Le père d’Hermine ne le repoussa pas. — Vous m’avez tué ! murmura-t-il en voilant ses yeux de sa main.

Jean restait agenouillé, il attendait son arrêt. — Obéissez à vos parens, reprit le lieutenant d’une voix qu’il s’efforçait de rendre ferme ; eux seuls ont le droit de disposer de vous. Vous n’êtes plus rien dans une famille que vous avez à jamais désolée.
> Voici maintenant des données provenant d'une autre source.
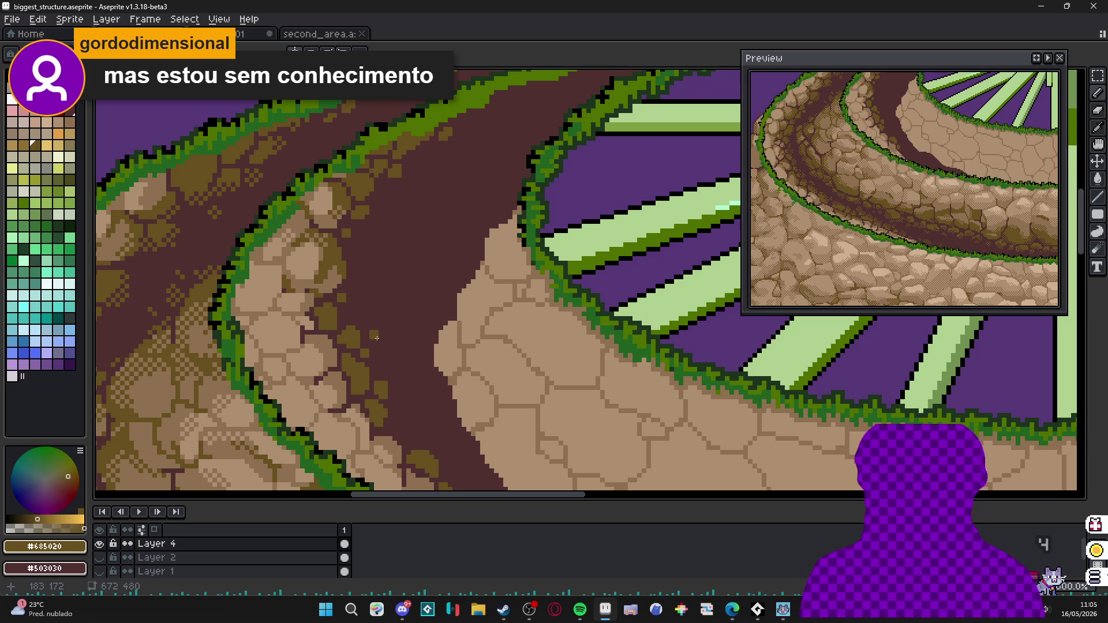
scroll(377, 336, down, 1)
scroll(389, 320, down, 1)
scroll(399, 311, down, 1)
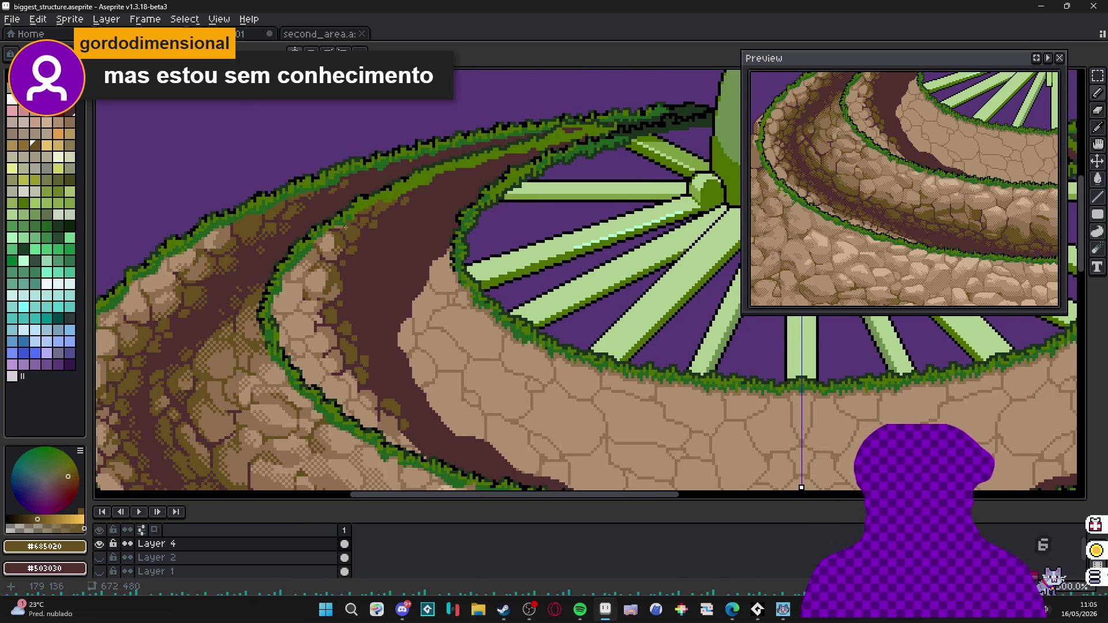
scroll(345, 227, up, 2)
scroll(390, 255, up, 1)
scroll(399, 261, up, 1)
— Et Hermine ?… cria Jean avec force. Hermine, que deviendra-t-elle ?… Vous m’ordonnez de l’abandonner quand elle est malheureuse par ma faute, quand elle a besoin de moi !… De grâce, ajouta-t-il en suppliant son oncle, ne me séparez pas d’Hermine.

— J’ai donné ma parole. Je comprends d’ailleurs les susceptibilités de votre père, car les lois de l’honneur sont inflexibles, répliqua le lieutenant.
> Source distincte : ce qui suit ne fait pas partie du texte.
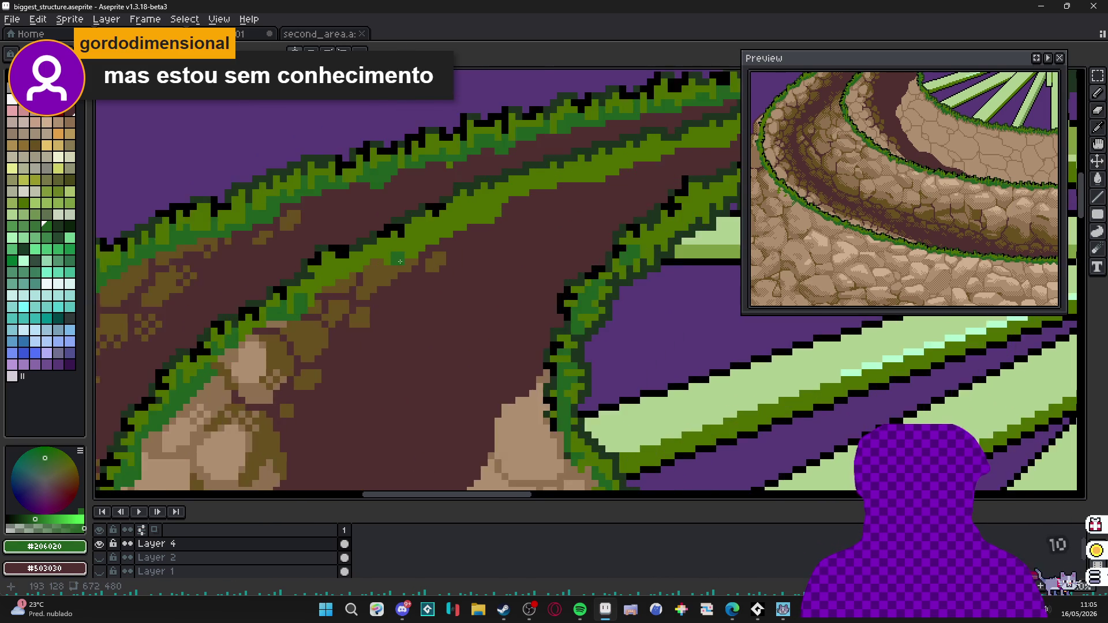
scroll(400, 261, up, 1)
Dot dark green #206020 pixels along the grass edges beside the upper path.
drag(405, 250, 424, 243)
Même après ce qui venait de se passer, l’honnête lieutenant n’avait pas l’idée qu’une cinquantaine de mille francs de dot eussent singulièrement modifié aux yeux de son frère le code de l’honneur.

— Que m’importent ceux qui me torturent, ceux qui m’ordonnent une lâcheté ? cria Jean au comble de l’exaltation. Qu’on m’abandonne, qu’on me déshérite, qu’on me maudisse, on en a le droit… Je resterai libre de disposer de moi-même, libre de protéger l’être que j’aime le plus au monde. Où est Hermine ? Je veux la voir.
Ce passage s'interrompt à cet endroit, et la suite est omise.